Source excerpt -
╭──

Increased partisanship, single-party control of state governments, and the rise of technology and “Big Data” have allowed mapmakers to draw legislative district maps—both congressional and for state legislatures—that are uncompetitive and skewed in favor of one party.[2] The resulting “extreme partisan gerrymandering” has left states like North Carolina, a traditionally purple state with contested statewide elections, with lasting effects on the partisan composition of its elected officials.[3]

On June 27, 2019, the Supreme Court handed down its opinion in Rucho v. Common Cause, a set of consolidated cases arising out of partisan gerrymandering claims in North Carolina and Maryland.[4] The Court held that partisan gerrymandering claims are nonjusticiable in federal court because they present a “political question” beyond judicial competences, deciding there is no “limited and precise standard” for evaluating such claims that is “judicially discernible and manageable.”[5] The decision effectively shut the door on the justiciability of partisan gerrymandering in federal courts, leaving advocates to search for alternative judicial paths.[6]

In the wake of Rucho, state courts may be the most viable path forward in partisan gerrymandering litigation. Several state courts have already seen successful challenges to partisan gerrymanders. In North Carolina[7] and Pennsylvania,[8] state courts struck down gerrymandered state maps under the state constitutions’ Free Elections Clauses. These clauses, found within many state constitutions, generally require that elections be “free,” “equal,” or “open.”[9]

This Note argues that following Rucho, challengers to partisan gerrymanders should bring claims in state court under explicit prohibitions on partisan gerrymandering where they are available, and where not, under state constitutions’ Free Elections Clauses. Part I describes the phenomenon of “extreme partisan gerrymandering” and its consequences. Part II discusses the Supreme Court’s ruling in Rucho v. Common Cause, and how it has left redistricting litigants without legal recourse in federal courts. Part III argues that the solution to the problem wrought by Rucho is for voting rights advocates to bring claims in state court, particularly under state constitutions’ Free Elections Clauses.

╰──

Supplied material -
╭──

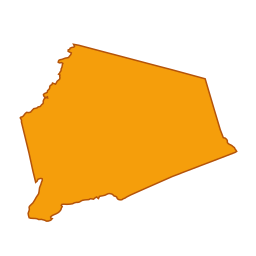 the district of Vargem Grande, Maranhão, Brazil, rotated 266°
{"feature_id": "56859067B3875589464132", "entity_name": "Vargem Grande", "entity_type": "district", "adm_level": 2, "iso_a3": "BRA", "parent_name": "Brazil", "parent_adm1": "Maranhão", "projection": "robinson", "projection_center": [-43.888, -3.737], "detail": "fine", "context": "isolated", "style": "filled", "palette": "amber", "viewbox_px": 256, "rotation_deg": 266, "n_neighbors": 0, "source": "geoboundaries", "source_scale": "gbopen_adm2", "svg_char_len": 2552}
<svg xmlns="http://www.w3.org/2000/svg" viewBox="0 0 256 256"><g transform="rotate(266 128 128)"><path d="M57.1,114.1L56.8,115.9L57.0,117.2L57.7,118.2L58.3,120.2L59.2,121.7L61.0,125.9L64.4,135.2L67.2,142.9L76.6,169.0L77.1,170.7L78.9,176.7L79.5,178.4L85.6,198.4L90.8,215.6L96.2,233.2L97.1,234.8L98.6,234.0L99.8,233.2L101.0,232.8L102.0,231.6L103.2,230.4L104.0,229.2L104.5,228.2L105.6,226.8L106.7,226.1L108.4,226.2L109.6,225.7L111.1,224.3L111.7,222.4L119.8,219.9L130.6,217.5L139.0,215.6L159.4,211.1L171.7,208.4L182.9,176.3L187.3,163.2L194.4,142.3L202.3,119.1L203.9,114.3L214.0,84.6L215.3,79.5L214.4,79.9L213.0,80.3L212.4,79.4L212.3,77.7L211.7,75.9L210.4,75.2L210.1,73.8L208.7,73.6L207.7,75.2L206.9,76.7L205.4,76.2L204.6,75.5L203.7,74.6L202.5,73.6L202.2,71.7L202.1,70.4L201.7,69.0L201.1,67.1L200.9,65.4L200.6,64.1L199.5,63.2L198.3,63.0L197.7,64.5L197.9,66.2L197.0,67.5L195.7,66.9L194.5,66.7L193.2,66.3L191.5,65.4L189.8,65.2L188.9,64.4L187.5,63.6L186.5,62.5L185.6,63.8L184.6,63.5L182.8,63.6L181.5,63.2L180.8,62.3L179.6,60.6L178.3,59.8L176.8,58.8L177.5,57.2L178.1,55.8L176.6,55.1L175.8,53.4L174.4,52.7L173.4,52.7L172.1,51.9L170.9,50.4L169.2,49.9L168.7,48.7L168.2,47.2L167.4,46.0L166.1,46.1L164.9,46.8L164.1,48.3L163.1,46.6L162.0,45.9L160.8,45.3L159.5,45.3L158.3,44.9L157.2,43.4L155.6,42.0L155.3,39.8L154.6,39.0L154.2,37.9L154.0,36.5L153.9,35.4L152.6,33.9L150.6,31.9L150.3,29.9L150.7,28.0L149.8,26.7L148.7,25.6L147.5,24.7L146.5,23.2L146.4,22.0L145.6,21.2L144.3,21.9L143.0,22.3L141.5,22.1L109.9,27.5L91.3,30.2L80.2,32.1L81.3,33.6L83.1,34.6L83.6,36.2L83.8,37.5L83.4,38.8L81.9,38.9L79.9,37.9L77.9,37.2L76.1,36.3L74.6,35.6L72.6,35.2L71.1,34.9L69.9,34.6L68.6,34.2L66.9,32.9L65.8,32.0L64.5,31.1L62.9,30.1L61.1,28.8L59.9,27.9L58.9,26.7L57.8,25.4L56.7,24.2L55.8,23.8L53.7,23.9L52.3,23.5L50.8,22.8L49.7,22.4L47.8,22.6L45.4,23.1L44.8,24.5L44.6,25.8L44.4,27.3L44.2,29.2L43.8,31.0L42.9,32.6L42.9,35.2L42.1,37.6L41.6,38.9L40.8,40.0L40.7,41.9L41.4,44.5L42.9,46.1L43.6,44.6L44.8,44.6L46.0,46.4L46.5,47.6L47.6,50.7L48.6,52.7L49.6,54.0L51.2,55.4L52.7,55.9L54.2,56.9L55.3,56.0L56.4,56.7L56.5,58.5L56.3,60.2L56.1,61.7L56.1,64.9L56.3,67.4L57.1,69.4L57.4,71.4L57.3,72.8L57.6,74.5L58.3,75.8L59.0,77.4L59.2,79.1L59.3,80.3L59.3,82.6L59.3,83.9L60.1,85.7L59.7,87.4L59.4,88.7L60.3,89.8L61.4,91.8L60.6,92.6L59.7,93.5L60.7,94.2L61.8,94.7L62.0,96.3L62.2,98.1L62.6,100.5L63.8,103.4L63.9,105.0L63.3,107.2L62.3,108.4L61.2,109.3L60.6,111.0L59.9,111.9L58.6,112.3L57.7,113.0L57.1,114.1ZM164.1,48.3L164.7,49.8L163.6,49.9L164.1,48.3Z" fill="#f59e0b" stroke="#b45309" stroke-width="1.5"/></g></svg>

╰──

What this exercise asks -
**a)** In the text on partisan gerrymandering, turn the paragraph beginning "On June 27, 2019" into a short bulleted list that keeps its main facts.
**b)** Name every U.S. state mentioned in the text on partisan gerrymandering.

Answers by task -
**a)**
- On June 27, 2019, the Supreme Court decided Rucho v. Common Cause, consolidated cases over partisan gerrymandering claims in North Carolina and Maryland.
- The Court held that these claims can't be decided in federal court because they raise a "political question" beyond what judges can handle.
- It found no "limited and precise standard" for judging such claims that is "judicially discernible and manageable."
- In effect, the ruling closed federal courts to partisan gerrymandering claims, so advocates have to look for other legal routes.

**b)** North Carolina, Maryland, Pennsylvania